How to achieve subsecond data center failover with HAProxy

Subsecond data center failover at Weller Truck Parts with HAProxy One

Weller Truck Parts is the largest heavy-duty truck parts remanufacturer in North America. With 46 locations, over 1,150 employee-owners, and two on-premises data centers in Grand Rapids and Indianapolis, the company runs a complex infrastructure that its people depend on every day.

In a presentation at HAProxyConf, Austin Ellsworth, Infrastructure Manager at Weller, shared how he leads the team responsible for servers, storage, firewalls, and networking. His goal was to ensure that infrastructure never gets in the way of the business.

That goal led him to a months-long project centered on the HAProxy One application delivery and security platform. By leveraging HAProxy Enterprise load balancer for high-performance application delivery and HAProxy Fusion Control Plane for centralized management and observability, Ellsworth established an active-active data center architecture capable of failing over in under a second.

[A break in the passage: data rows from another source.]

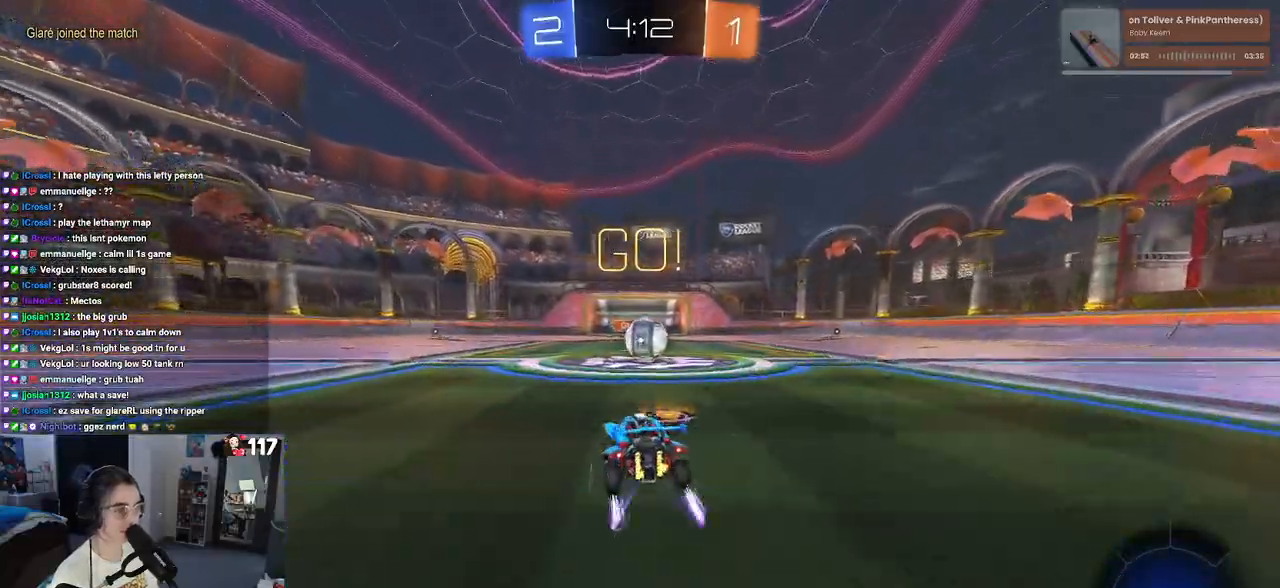
{"buttons": ["CROSS", "R2"], "left_stick": "up-right", "right_stick": "center", "events": [[17, "left_stick", "right"], [117, "left_stick", "center"], [233, "CROSS", "down"], [350, "left_stick", "right"], [367, "CROSS", "up"], [433, "left_stick", "up-right"], [450, "CROSS", "down"]]}
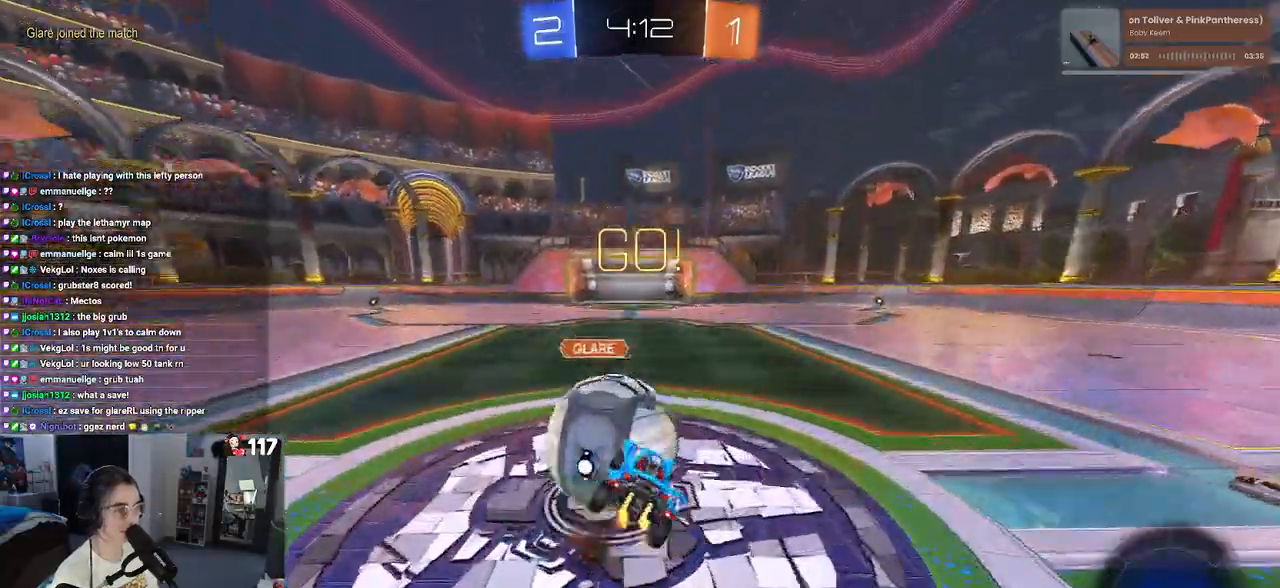
{"buttons": ["R2"], "left_stick": "up-right", "right_stick": "center", "events": [[67, "CROSS", "up"], [83, "SQUARE", "down"], [417, "SQUARE", "up"]]}
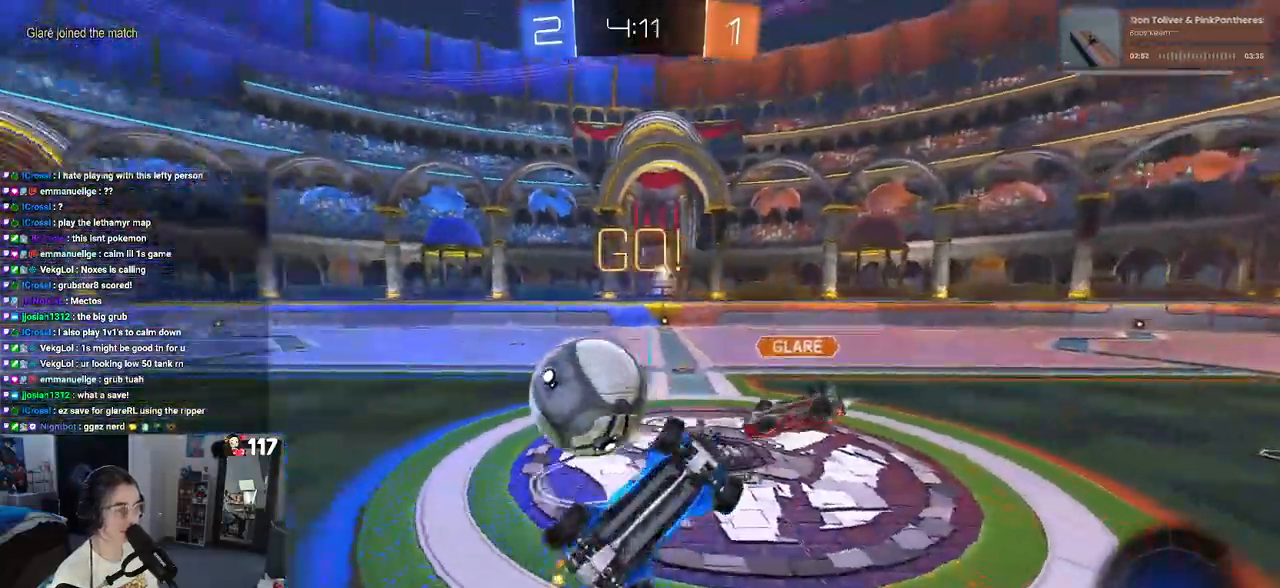
{"buttons": ["R2"], "left_stick": "up-right", "right_stick": "center", "events": []}
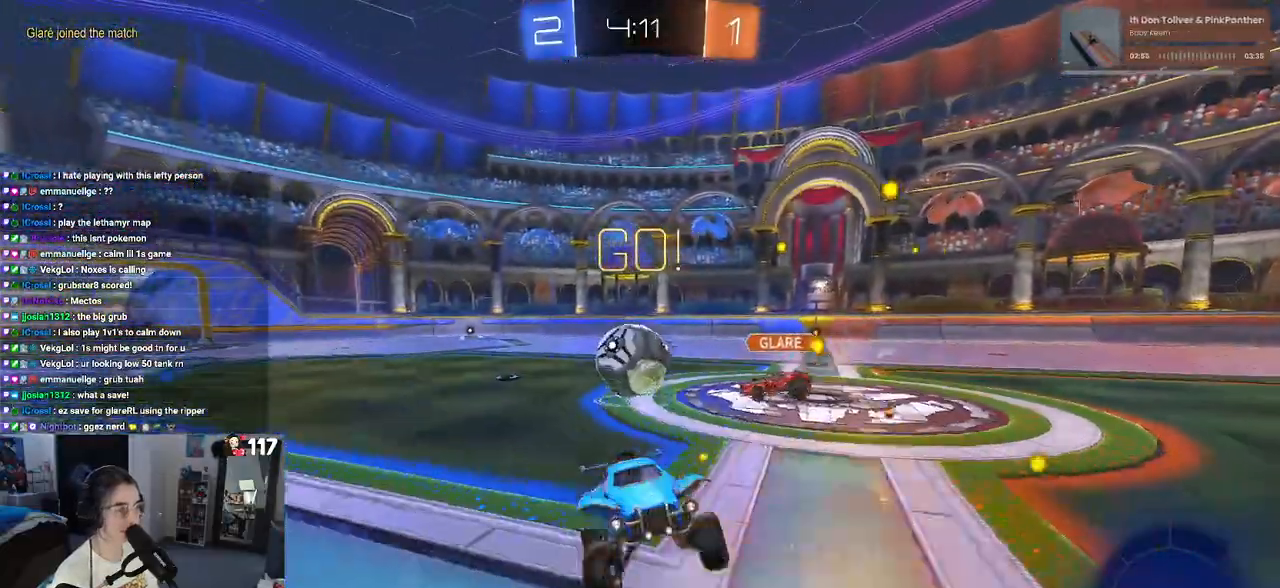
{"buttons": ["R1", "R2"], "left_stick": "up-right", "right_stick": "center", "events": [[83, "SQUARE", "down"], [167, "SQUARE", "up"], [283, "R1", "down"]]}
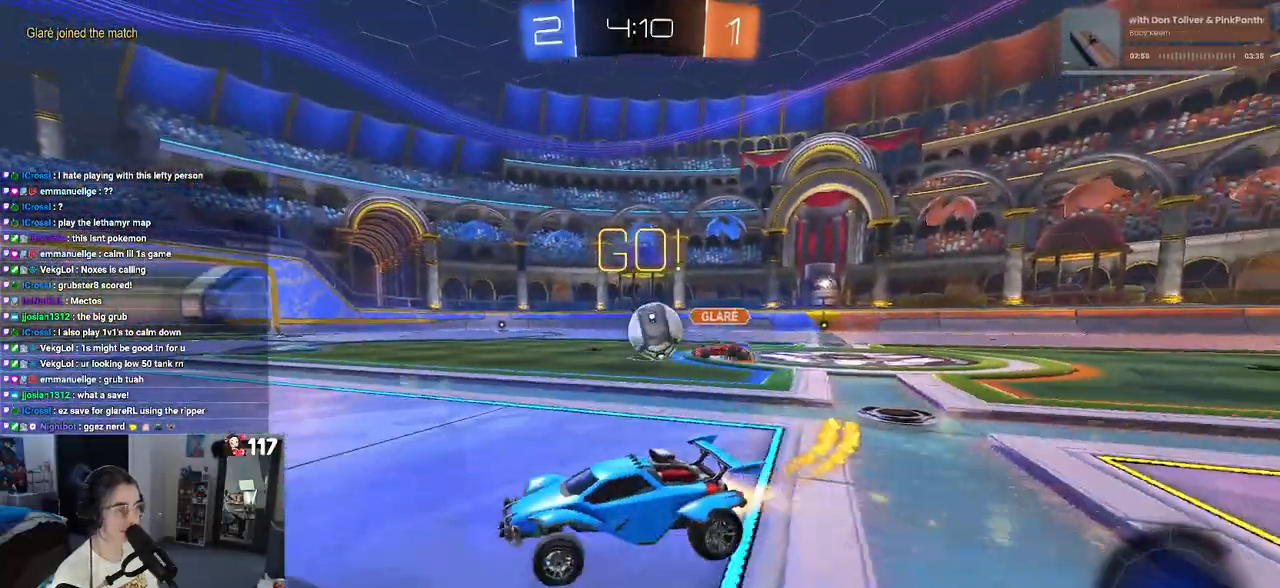
{"buttons": ["R1", "R2"], "left_stick": "up-left", "right_stick": "center", "events": [[383, "CROSS", "down"], [483, "CROSS", "up"], [500, "left_stick", "up-left"]]}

Watch Weller’s full presentation and read the transcript.

Why traditional data center failover takes hours

Weller’s primary users are its own associates. Employees use virtual desktops to log into the enterprise resource planning (ERP) system, take orders, and manage production. When something goes wrong, the people on the floor feel it immediately.

Traditional data center disaster recovery treats the secondary site as a cold standby. Backup appliances are "easy to go out and buy," and storage replication is simple to set up, but spinning up a workload after a disaster could take as much as four hours. For Weller, the reality of this previous cold-site approach meant that if the primary site went down, the business could wait hours for a full recovery.

Ellsworth knew this setup would not deliver the most value. “I didn’t really feel that that was an efficient use of our resources,” he said. “I didn’t think we were netting our company the most profit or serving our users the best.”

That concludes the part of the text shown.